O ministro do Supremo Tribunal Federal (STF) Dias Toffoli mandou soltar quatro presos por envolvimento na Operação Rejeito, deflagrada em setembro após ser identificada uma organização criminosa que atua no setor da mineração.
A decisão, assinada nesta sexta-feira (19), beneficia o ex-diretor da Polícia Federal Rodrigo de Melo Teixeira e o ex-deputado estadual mineiro João Alberto Paixão Lages, além de Helder Adriano de Freitas e Alan Cavalcante do Nascimento, ambos apontados como articuladores do esquema.
Segundo as investigações da PF, um grupo usava empresas de fachada, servidores públicos e articulações políticas para explorar minério de ferro sem licença em áreas de valor histórico e ambiental, incluindo a Serra do Curral (leia mais abaixo).
Quando a operação foi iniciada, eram 17 mandados de prisão, mas dois não foram cumpridos, segundo fontes ligadas à investigação.
Nesta sexta-feira, Dias Toffoli decidiu substituir quatro prisões preventivas por medidas cautelares como:
exigência do uso de tornozeleira eletrônica;
entrega do passaporte;
proibição de se ausentarem do país e da comarca onde residem;
recolhimento noturno.
O que alegou a defesa
No pedido feito pela defesa dos acusados, foi solicitado que se determinasse a “nulidade absoluta de todos os atos decisórios” proferidos pela 3ª Vara Criminal da Seção Judiciária, que havia determinado as prisões preventivas. Também foi solicitado que o caso seja remetido ao STF.

__Seu objetivo__.
Escreva, sem mudar nada, a parte da notícia sobre a Operação Rejeito que começa nas palavras com "Quando a operação" e termina em "remetido ao STF.". Os itens a seguir não têm nenhuma ligação com o trecho do documento.

__Dados para análise__.
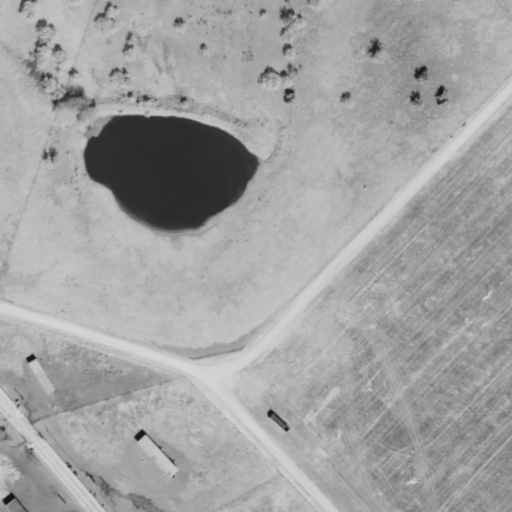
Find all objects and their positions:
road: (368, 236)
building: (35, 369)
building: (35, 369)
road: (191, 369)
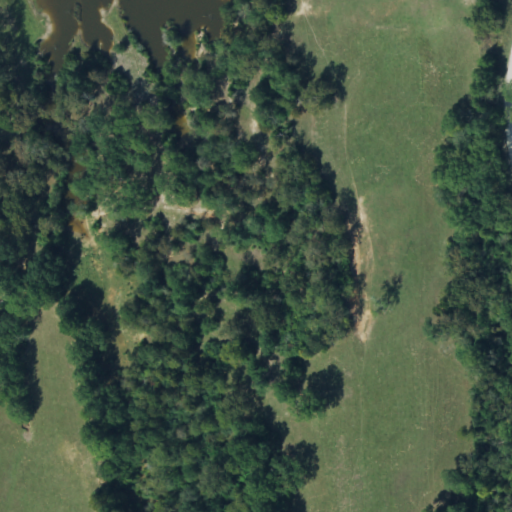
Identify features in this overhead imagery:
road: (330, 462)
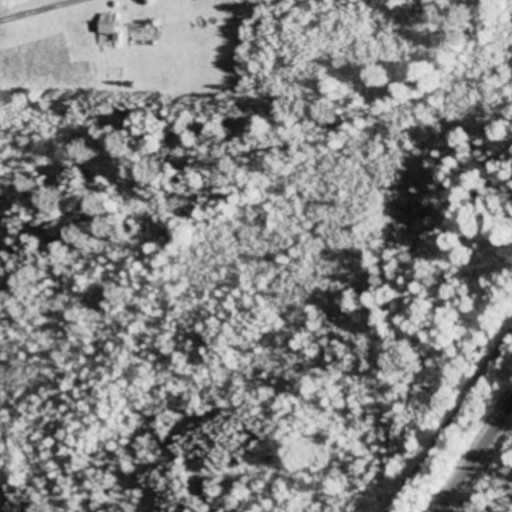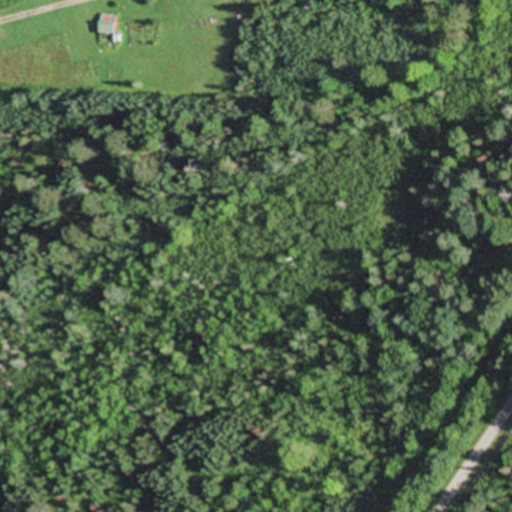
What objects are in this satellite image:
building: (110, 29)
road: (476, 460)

==

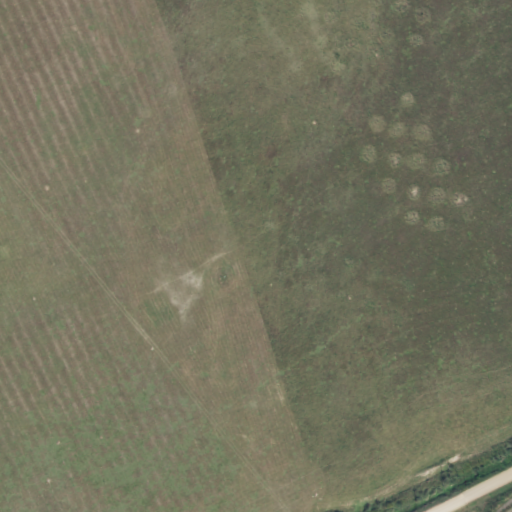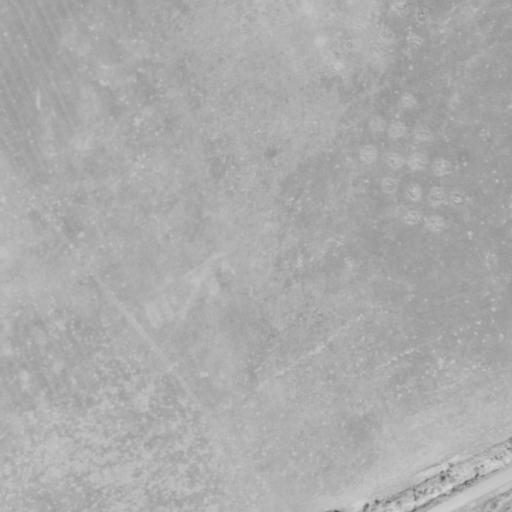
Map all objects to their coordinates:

* * *

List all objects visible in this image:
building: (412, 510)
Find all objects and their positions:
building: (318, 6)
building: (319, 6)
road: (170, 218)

__Resposta esperada__.
Quando a operação foi iniciada, eram 17 mandados de prisão, mas dois não foram cumpridos, segundo fontes ligadas à investigação.
Nesta sexta-feira, Dias Toffoli decidiu substituir quatro prisões preventivas por medidas cautelares como:
exigência do uso de tornozeleira eletrônica;
entrega do passaporte;
proibição de se ausentarem do país e da comarca onde residem;
recolhimento noturno.
O que alegou a defesa
No pedido feito pela defesa dos acusados, foi solicitado que se determinasse a “nulidade absoluta de todos os atos decisórios” proferidos pela 3ª Vara Criminal da Seção Judiciária, que havia determinado as prisões preventivas. Também foi solicitado que o caso seja remetido ao STF.